Please give the lines below again exactly as they stand, from the one that contains "#1 meat patty [147,329,201,383]" up to and including the one that contains "283, 137, 329]", leaving all pictures out.

Data to use Start Marker

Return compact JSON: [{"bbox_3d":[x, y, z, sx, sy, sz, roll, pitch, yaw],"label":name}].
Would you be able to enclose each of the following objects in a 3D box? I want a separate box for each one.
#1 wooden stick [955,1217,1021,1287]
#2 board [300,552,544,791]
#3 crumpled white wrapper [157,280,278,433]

Data to use End Marker
Data to use Start Marker

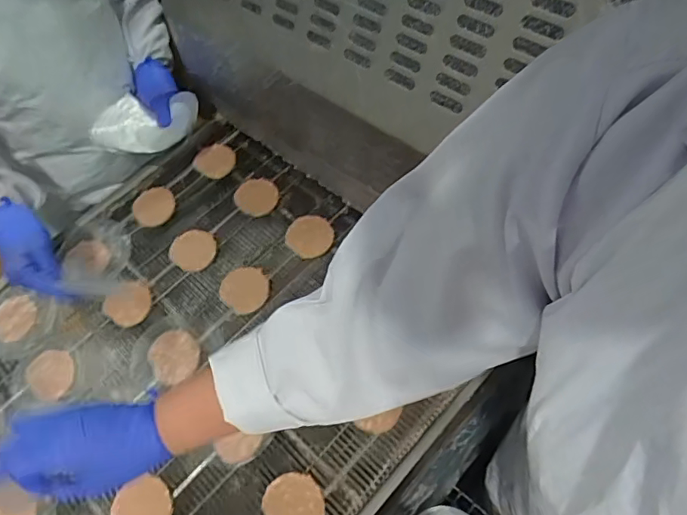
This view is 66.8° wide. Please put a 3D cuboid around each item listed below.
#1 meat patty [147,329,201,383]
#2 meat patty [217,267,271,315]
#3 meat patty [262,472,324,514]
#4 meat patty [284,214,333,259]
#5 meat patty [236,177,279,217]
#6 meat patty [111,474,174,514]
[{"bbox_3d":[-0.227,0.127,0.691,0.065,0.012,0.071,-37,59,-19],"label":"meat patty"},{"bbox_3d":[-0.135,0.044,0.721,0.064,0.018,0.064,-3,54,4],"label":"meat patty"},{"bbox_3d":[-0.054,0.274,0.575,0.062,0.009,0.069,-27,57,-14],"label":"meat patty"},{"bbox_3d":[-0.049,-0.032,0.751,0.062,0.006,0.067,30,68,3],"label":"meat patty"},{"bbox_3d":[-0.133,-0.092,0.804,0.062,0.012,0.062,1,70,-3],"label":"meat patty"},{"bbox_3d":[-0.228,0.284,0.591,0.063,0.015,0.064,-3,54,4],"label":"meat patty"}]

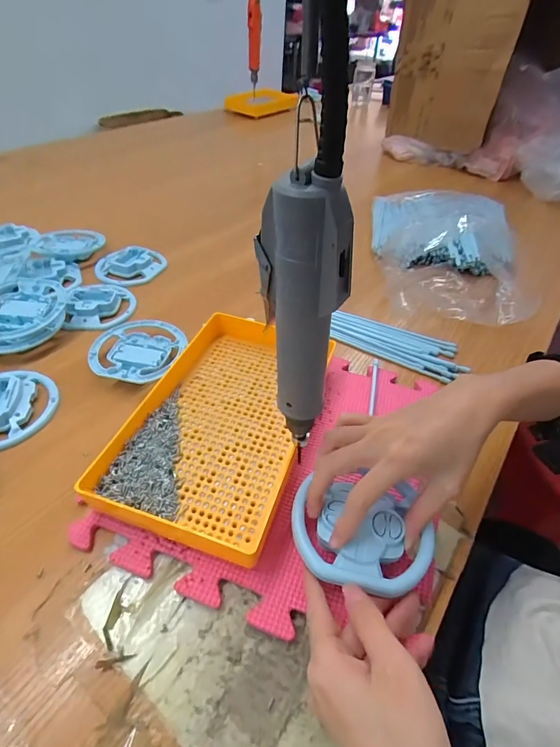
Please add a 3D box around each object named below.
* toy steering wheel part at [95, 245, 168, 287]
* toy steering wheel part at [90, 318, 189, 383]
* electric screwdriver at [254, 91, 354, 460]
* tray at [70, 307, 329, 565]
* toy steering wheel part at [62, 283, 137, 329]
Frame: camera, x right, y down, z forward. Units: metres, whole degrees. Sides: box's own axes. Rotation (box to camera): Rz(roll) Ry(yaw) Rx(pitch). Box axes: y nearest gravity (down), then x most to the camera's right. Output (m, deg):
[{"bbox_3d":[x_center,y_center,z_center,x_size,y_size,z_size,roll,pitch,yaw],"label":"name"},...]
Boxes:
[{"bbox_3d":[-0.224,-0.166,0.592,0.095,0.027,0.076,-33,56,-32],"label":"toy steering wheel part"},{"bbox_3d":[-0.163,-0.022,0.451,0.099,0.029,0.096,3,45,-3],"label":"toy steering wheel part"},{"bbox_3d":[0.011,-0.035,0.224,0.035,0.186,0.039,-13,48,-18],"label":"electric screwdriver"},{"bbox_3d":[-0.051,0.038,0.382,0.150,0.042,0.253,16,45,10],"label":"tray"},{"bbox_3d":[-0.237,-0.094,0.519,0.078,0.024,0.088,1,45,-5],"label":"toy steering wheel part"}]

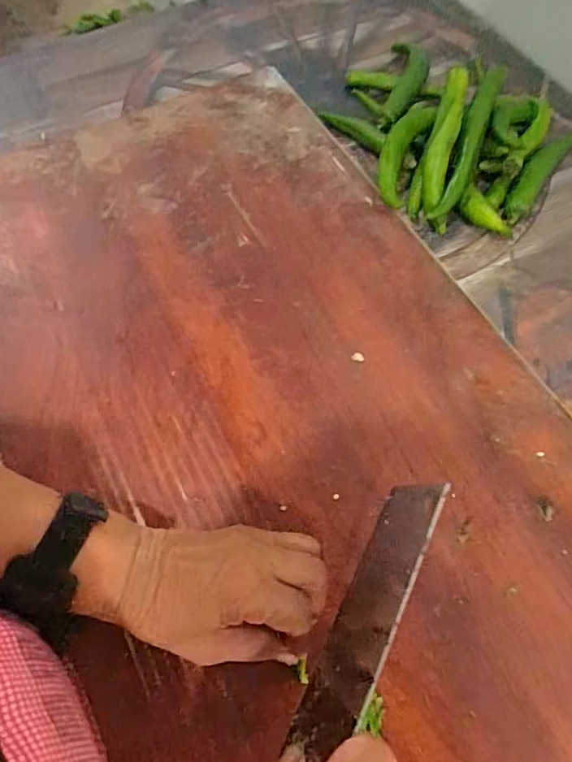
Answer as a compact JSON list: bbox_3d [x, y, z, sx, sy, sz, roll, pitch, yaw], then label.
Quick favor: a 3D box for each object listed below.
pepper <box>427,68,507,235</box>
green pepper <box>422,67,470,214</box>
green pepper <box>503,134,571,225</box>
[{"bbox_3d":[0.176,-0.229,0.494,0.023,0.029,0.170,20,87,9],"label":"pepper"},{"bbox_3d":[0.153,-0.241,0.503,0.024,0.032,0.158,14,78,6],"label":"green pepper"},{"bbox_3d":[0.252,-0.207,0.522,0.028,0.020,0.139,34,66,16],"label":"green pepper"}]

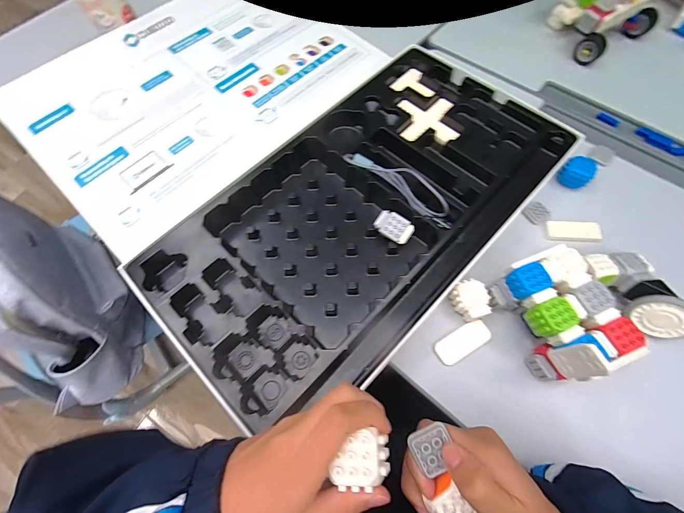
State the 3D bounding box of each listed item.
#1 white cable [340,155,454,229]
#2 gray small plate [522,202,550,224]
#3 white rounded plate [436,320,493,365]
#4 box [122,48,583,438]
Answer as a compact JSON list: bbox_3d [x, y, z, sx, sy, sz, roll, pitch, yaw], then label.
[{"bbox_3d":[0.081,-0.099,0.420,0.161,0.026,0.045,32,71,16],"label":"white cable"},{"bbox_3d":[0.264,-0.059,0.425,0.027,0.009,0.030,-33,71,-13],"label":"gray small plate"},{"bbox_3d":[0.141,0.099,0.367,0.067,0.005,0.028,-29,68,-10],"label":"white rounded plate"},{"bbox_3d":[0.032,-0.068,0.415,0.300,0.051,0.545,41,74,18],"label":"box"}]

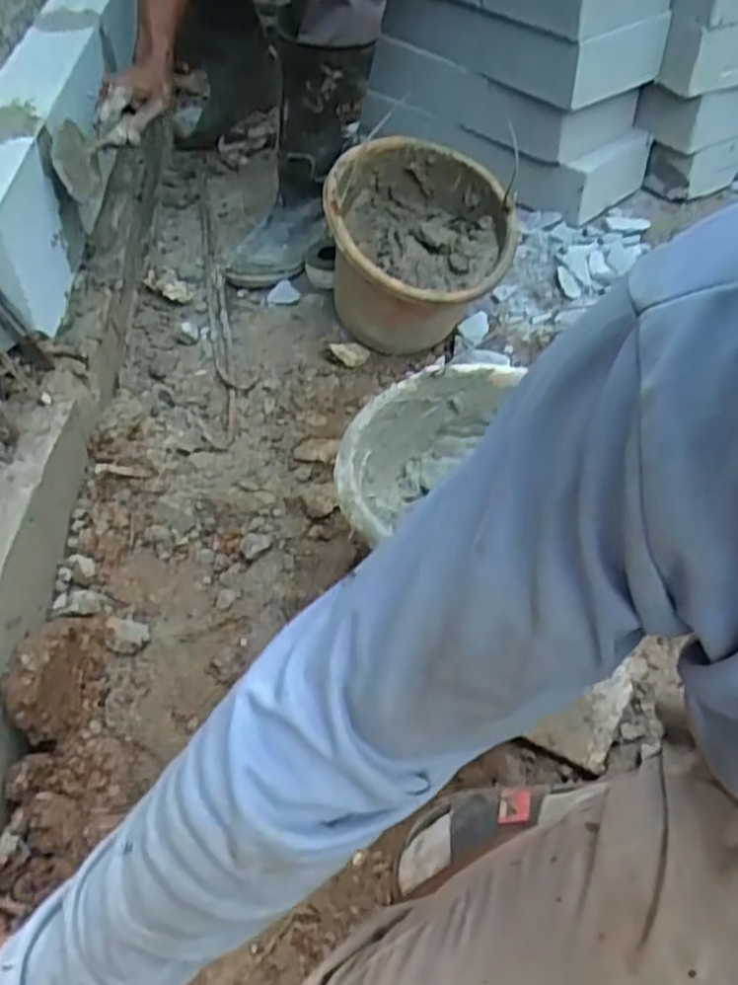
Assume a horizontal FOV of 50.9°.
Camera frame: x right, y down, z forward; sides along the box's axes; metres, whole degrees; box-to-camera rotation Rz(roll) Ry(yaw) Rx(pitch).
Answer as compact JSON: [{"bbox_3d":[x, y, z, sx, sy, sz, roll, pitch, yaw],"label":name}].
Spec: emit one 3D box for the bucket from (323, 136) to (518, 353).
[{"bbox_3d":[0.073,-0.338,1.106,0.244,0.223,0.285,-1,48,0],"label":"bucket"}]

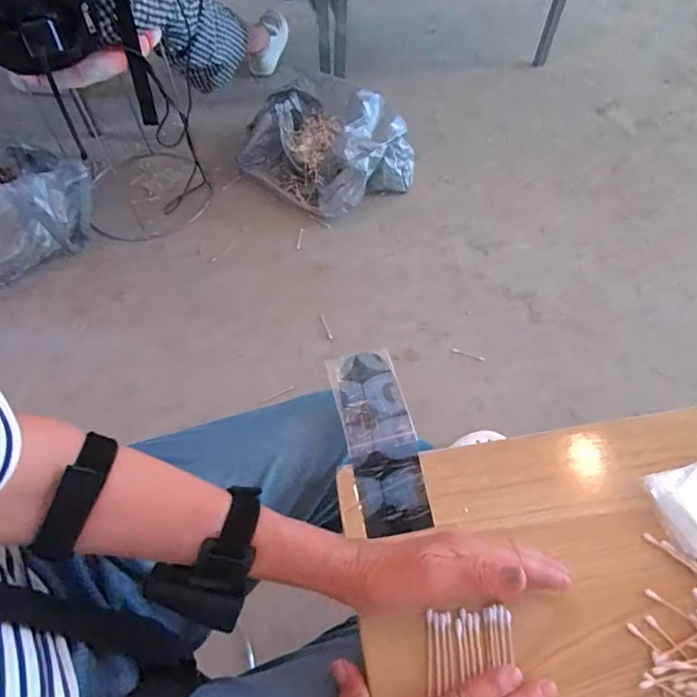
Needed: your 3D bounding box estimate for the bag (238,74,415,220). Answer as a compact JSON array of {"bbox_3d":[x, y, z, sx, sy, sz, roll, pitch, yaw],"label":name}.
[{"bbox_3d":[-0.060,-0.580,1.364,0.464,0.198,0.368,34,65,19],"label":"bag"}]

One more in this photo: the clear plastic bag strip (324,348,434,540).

Data to use End Marker

Completed exercise
#1 meat patty [147,329,201,383]
#2 meat patty [217,267,271,315]
#3 meat patty [262,472,324,514]
#4 meat patty [284,214,333,259]
#5 meat patty [236,177,279,217]
#6 meat patty [111,474,174,514]
[{"bbox_3d":[-0.227,0.127,0.691,0.065,0.012,0.071,-37,59,-19],"label":"meat patty"},{"bbox_3d":[-0.135,0.044,0.721,0.064,0.018,0.064,-3,54,4],"label":"meat patty"},{"bbox_3d":[-0.054,0.274,0.575,0.062,0.009,0.069,-27,57,-14],"label":"meat patty"},{"bbox_3d":[-0.049,-0.032,0.751,0.062,0.006,0.067,30,68,3],"label":"meat patty"},{"bbox_3d":[-0.133,-0.092,0.804,0.062,0.012,0.062,1,70,-3],"label":"meat patty"},{"bbox_3d":[-0.228,0.284,0.591,0.063,0.015,0.064,-3,54,4],"label":"meat patty"}]

Please add a 3D box around each object named below.
* toy steering wheel part at [95, 245, 168, 287]
* toy steering wheel part at [90, 318, 189, 383]
* electric screwdriver at [254, 91, 354, 460]
* tray at [70, 307, 329, 565]
* toy steering wheel part at [62, 283, 137, 329]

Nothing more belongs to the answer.